TRECHO SELECIONADO
• • •

Desse modo, a partir da ACO nº 3.396/DF, tem-se que a competência dos Estados Federados devem prevalecer no que concerne à fixação das alíquotas de contribuição previdenciária de policiais militares, de modo que a Lei Federal nº 13.954/2019 deve ser afastada.
3.2 RECURSO EXTRAORDINÁRIO Nº. 1.338.750/SC (TEMA 1.177/STF)
O Recurso Extraordinário de nº 1.338.750/SC, teve repercussão geral reconhecida em 01 de outubro de 2021, em que o Ministro Luiz Fux, diante da controvérsia constitucional do tema, propôs a seguinte tese à aprovação:
A competência privativa da União para a edição de normas gerais sobre inatividades e pensões das polícias militares e dos corpos de bombeiros militares (artigo 22, XXI, da Constituição, na redação da Emenda Constitucional 103/2019) não exclui a competência legislativa dos Estados para a fixação das alíquotas da contribuição previdenciária incidente sobre os proventos de seus próprios militares inativos e pensionistas, tendo a Lei Federal 13.954/2019, no ponto, incorrido em inconstitucionalidade
O aludido recurso tem como recorrente o Instituto de Previdência do Estado de Santa Catarina – IPREV e recorrido Sebastião Sadir de Azevedo, que, conforme consta nos autos, o recorrido é policial militar da inativa e, inicialmente, ingressou com ação no juizado especial da fazenda pública, visando que sua contribuição previdenciária se desse nos moldes da legislação Estadual, afastando o aumento ocorrido com o advento da Lei Federal nº 13.954/2019, a qual fora julgada procedente, sendo mantida em sede de recurso inominado.

• • •

Registros de dados:
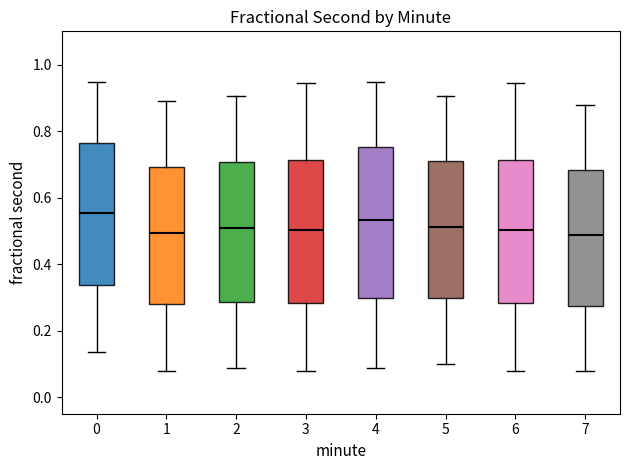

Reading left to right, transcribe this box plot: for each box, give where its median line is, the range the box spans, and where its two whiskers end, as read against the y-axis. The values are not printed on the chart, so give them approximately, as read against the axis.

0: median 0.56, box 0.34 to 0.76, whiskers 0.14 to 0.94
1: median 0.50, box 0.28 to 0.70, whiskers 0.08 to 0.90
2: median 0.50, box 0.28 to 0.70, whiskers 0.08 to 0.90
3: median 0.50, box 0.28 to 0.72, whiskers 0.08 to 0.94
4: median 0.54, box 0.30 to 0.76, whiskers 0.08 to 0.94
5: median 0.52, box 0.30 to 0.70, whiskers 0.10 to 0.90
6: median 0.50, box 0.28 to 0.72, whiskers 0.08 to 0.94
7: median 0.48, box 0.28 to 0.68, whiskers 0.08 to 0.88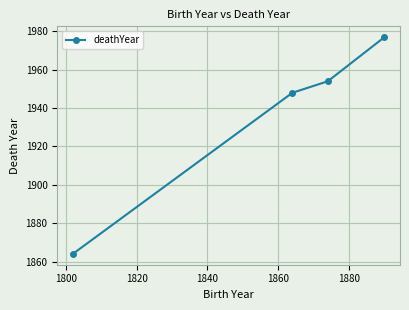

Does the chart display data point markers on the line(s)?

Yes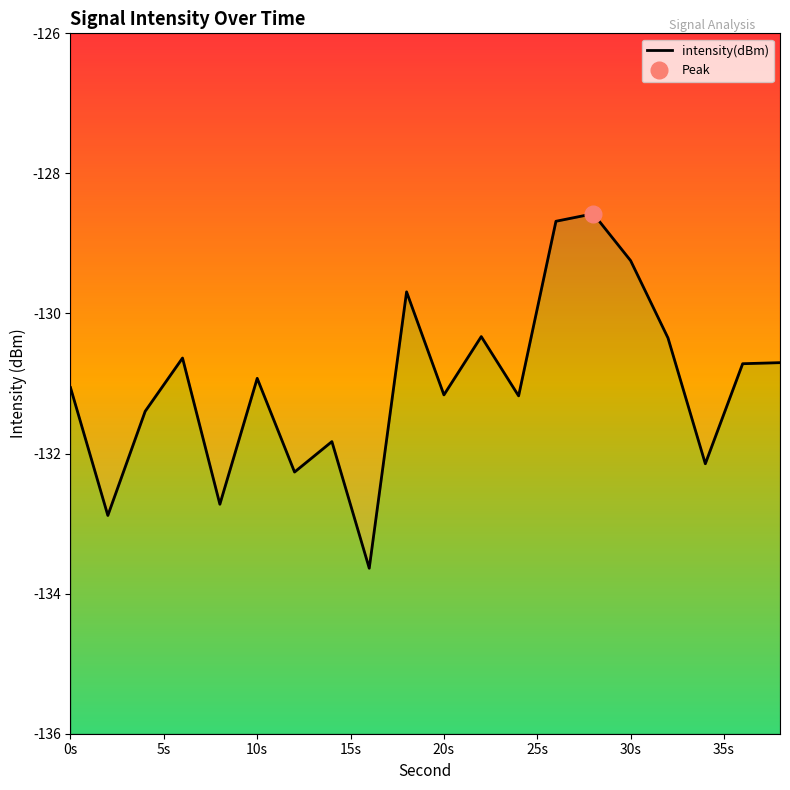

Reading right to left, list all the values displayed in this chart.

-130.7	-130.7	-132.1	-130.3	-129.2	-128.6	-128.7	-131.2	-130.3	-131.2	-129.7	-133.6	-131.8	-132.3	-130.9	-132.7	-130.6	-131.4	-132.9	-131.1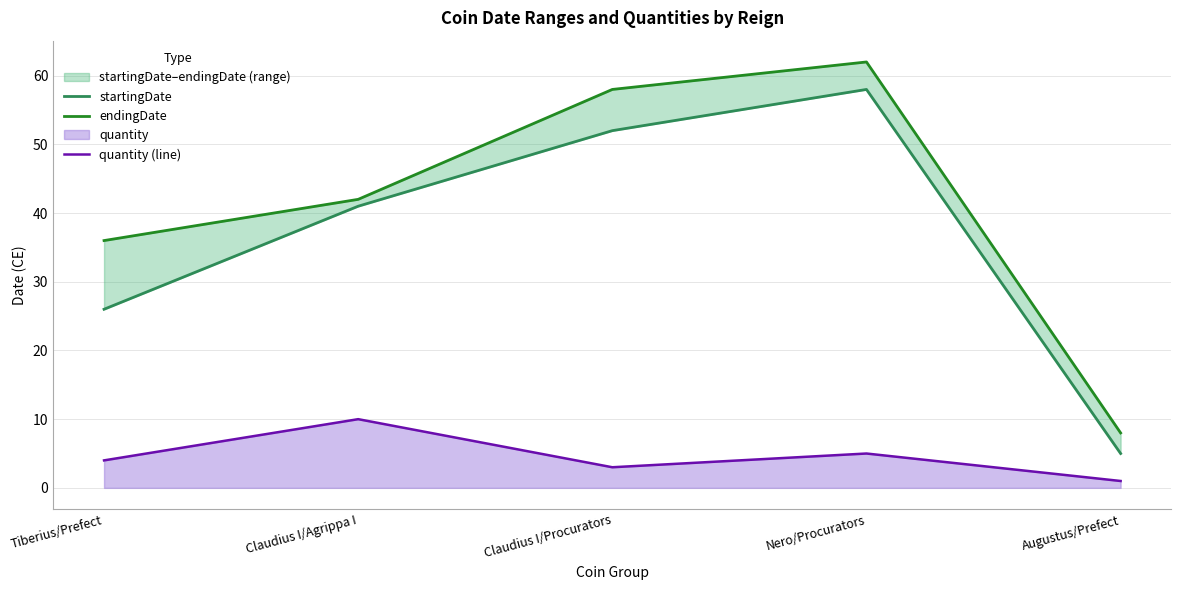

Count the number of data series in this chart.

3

• • •

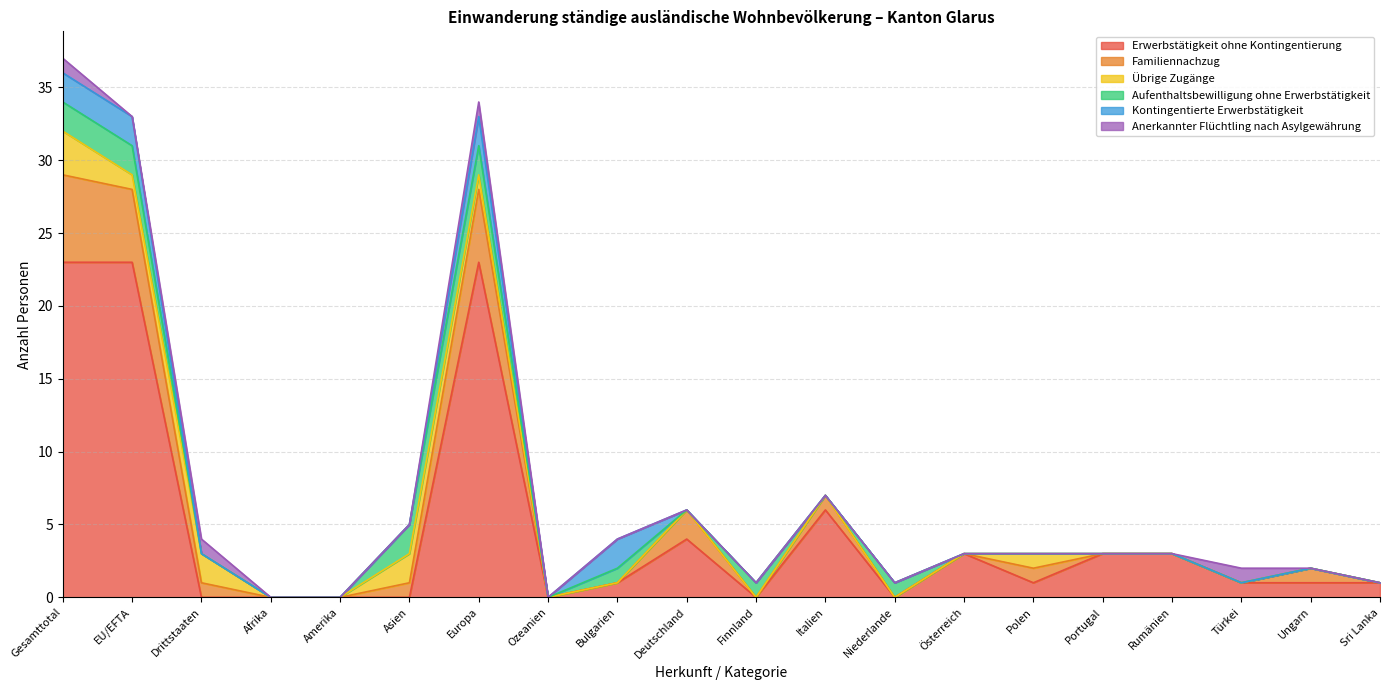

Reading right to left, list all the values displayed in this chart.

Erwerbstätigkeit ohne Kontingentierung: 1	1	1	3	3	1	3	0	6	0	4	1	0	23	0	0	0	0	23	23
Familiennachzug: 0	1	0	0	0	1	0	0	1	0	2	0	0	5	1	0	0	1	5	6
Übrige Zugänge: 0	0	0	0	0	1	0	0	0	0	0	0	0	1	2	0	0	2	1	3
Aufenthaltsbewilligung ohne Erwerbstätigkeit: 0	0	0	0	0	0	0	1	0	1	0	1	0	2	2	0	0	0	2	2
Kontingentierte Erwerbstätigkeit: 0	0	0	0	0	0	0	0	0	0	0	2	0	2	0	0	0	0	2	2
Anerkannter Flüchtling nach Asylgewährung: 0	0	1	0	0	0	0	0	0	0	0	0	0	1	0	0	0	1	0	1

• • •

OBJETIVO DO EXERCÍCIO
Responda com base no trecho selecionado:
(a) Segundo a ACO nº 3.396/DF, que lei federal deve ser afastada?
(b) Em que data o Recurso Extraordinário nº 1.338.750/SC teve repercussão geral reconhecida?
(c) Em que órgão o recorrido entrou com a ação no início?

RESULTADO ABAIXO
(a) A Lei Federal nº 13.954/2019.
(b) Em 01 de outubro de 2021.
(c) No juizado especial da fazenda pública.